Guilt and Betrayal
I have been assured that I should feel no guilt over my brother’s death.
It’s not rational. But then, the whole point of emotions is that they aren’t rational. And survivor’s guilt is nothing but an irrational emotion. There, by naming it I have surely laid that ghost. There is power in names.
I wrote about his death on my blog. It was my idea to split up that day and explore separately. My idea that Jeremy should be alone without me to temper his wild enthusiasm. My idea to shirk my responsibility to my only brother, and I have ever since had to live with the consequences.
I didn’t go through grieving alone. Without my mother though, she dodged the bullet of having to take care of her remaining children by having another nervous breakdown. She was somewhat in the habit of being hospitalized, meeting new friends in the mental ward. But this was the longest of them all, and my step-father was not up to the task of running his hairdressing business and taking care of us children. We ate out in restaurants a lot.
My sister Helen was four years old. At seven I had no idea how to comfort her, nor she me.
Mum freely admitted to friends that she was dependent on my step-father Jim to tell her when she was ill and needed to see her psychiatrist. And he was dependent on her, or rather, on her father. The house, in her name, was paid for by granddad, and all household bills were sent directly to him. The only expense that Jim had was buying food. The rest of his income presumably disappeared in the direction of his girlfriends.
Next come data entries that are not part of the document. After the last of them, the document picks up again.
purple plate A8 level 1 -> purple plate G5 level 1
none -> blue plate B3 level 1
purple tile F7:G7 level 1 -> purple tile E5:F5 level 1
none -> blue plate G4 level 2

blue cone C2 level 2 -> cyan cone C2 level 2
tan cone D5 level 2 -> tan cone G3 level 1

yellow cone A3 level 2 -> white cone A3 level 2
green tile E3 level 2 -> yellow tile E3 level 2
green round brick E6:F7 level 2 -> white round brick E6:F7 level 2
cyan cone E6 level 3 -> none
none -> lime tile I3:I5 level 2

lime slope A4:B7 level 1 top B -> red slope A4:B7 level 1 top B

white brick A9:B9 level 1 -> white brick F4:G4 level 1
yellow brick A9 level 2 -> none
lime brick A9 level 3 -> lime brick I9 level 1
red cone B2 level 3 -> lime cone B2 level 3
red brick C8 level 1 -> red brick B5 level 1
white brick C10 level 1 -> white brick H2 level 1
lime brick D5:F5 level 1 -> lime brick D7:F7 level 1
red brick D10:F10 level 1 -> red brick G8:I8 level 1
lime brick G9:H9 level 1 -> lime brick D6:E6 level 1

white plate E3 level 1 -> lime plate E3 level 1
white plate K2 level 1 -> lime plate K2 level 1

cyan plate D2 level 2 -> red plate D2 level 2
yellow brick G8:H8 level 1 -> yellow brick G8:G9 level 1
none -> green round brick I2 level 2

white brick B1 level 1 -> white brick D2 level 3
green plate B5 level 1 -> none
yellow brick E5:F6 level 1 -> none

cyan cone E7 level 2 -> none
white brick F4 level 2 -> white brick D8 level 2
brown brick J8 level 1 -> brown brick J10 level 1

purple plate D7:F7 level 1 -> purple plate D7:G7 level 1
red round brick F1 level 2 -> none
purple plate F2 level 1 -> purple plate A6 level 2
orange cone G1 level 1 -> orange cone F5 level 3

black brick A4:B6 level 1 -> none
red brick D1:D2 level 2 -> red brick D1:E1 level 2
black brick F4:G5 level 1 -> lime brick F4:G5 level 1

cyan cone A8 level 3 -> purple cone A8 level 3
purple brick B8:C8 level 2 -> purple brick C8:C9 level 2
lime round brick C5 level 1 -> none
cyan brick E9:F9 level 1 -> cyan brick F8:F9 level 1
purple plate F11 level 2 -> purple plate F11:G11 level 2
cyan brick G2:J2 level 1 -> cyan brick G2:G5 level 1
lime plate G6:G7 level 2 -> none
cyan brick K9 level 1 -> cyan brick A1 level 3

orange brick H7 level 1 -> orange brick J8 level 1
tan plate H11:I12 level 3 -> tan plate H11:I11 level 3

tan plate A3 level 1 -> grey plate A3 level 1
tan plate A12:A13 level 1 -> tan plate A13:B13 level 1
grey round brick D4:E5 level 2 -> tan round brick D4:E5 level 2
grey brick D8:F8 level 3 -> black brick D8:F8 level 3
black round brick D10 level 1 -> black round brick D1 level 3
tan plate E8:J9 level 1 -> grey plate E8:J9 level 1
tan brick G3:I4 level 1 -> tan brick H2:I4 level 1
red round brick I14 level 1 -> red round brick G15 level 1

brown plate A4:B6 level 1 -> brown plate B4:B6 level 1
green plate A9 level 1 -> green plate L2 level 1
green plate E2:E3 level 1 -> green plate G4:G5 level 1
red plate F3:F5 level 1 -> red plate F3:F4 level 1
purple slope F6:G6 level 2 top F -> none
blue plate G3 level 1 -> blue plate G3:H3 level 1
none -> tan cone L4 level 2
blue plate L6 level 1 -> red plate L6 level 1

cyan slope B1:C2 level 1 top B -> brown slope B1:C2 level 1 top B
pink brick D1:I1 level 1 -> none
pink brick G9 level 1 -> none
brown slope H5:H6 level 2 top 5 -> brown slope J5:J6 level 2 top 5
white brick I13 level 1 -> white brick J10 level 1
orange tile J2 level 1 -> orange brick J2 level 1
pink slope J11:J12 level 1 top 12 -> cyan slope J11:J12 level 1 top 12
When mum came out of hospital she decided to take the two of us shopping for new clothes. We knew the routine, first we would stop at the bank, and withdraw money from the accounts that granddad had set up for us. Then we would go shopping on the high street. Instead she was shocked to learn, in front of us, that Jim had withdrawn all the money.
But I always had Jim. Before, Jeremy and I had always stood together against his bullying, but now without Jeremy, and with mum sick even when she was released from the hospital, I was defenseless. Every possible thing that I did or didn’t do, every word I spoke or left unsaid, all were subject to a barrage of criticism and hostility. My social support network was my torturer,
I would choose the solitary confinement of my room and a book over any contact. In books I could find diversion from the ever-present absence of Jeremy. From my own part in his loss. From the mother who couldn’t care for herself; from Helen who was Jim’s natural daughter and always in his favour; from Jim.
I made few friends at school. In part I think I was afraid of any attachments, but also I got into fights easily. My fight-or-flight mechanism was always fully on, and I took any rough and tumble as a deadly struggle. Fortunately I was much smaller than the other boys, and could generally be held off with an outstretched arm.
I would lie awake in my room until well after my parents were asleep. It’s hard for me to relate personally to how they saw my insomnia as a disciplinary problem. It left me by the time I was thirteen, though the mood swings and loss of drive stayed with me. The crippling headaches had some basis in my poor eyesight, but they too subsided over the years.
The memory of my parents telling the babysitter that we boys could roam free unsupervised intruded less and less as the years piled on, but the anger at Jim was a continuing sore. I had a vision of other kids having “normal” families and a promising future, mine was sick, and my vision for the future was that I would escape.
But the black feeling invades me still. If I had not suggested that we split up, he would not have been alone by the pool. They found a bottle of water beside the pool, and theorized that he had filled it, only to lose his balance.
We named our first son Jeremy, in his memory. Once I became a parent, my bill of indictment became more particularized. I certainly never let my sons wander around a pool unsupervised when they were six. No games playing chicken with trucks on the highway for them.
Separated by the Atlantic Ocean, having mum babysit the kids was never a consideration. But when it came time for my sister to have children, one time she offhandedly mentioned the convenience of having a grandma to take over for an evening out. I freaked. It took the rest of that phone call for my sister to calm me down, explain that she had lived with mum for much longer and more recently than I had, and did not think that she was a danger to children. With a leaden heart, I let the issue go. Her children, her responsibility, I had had my say.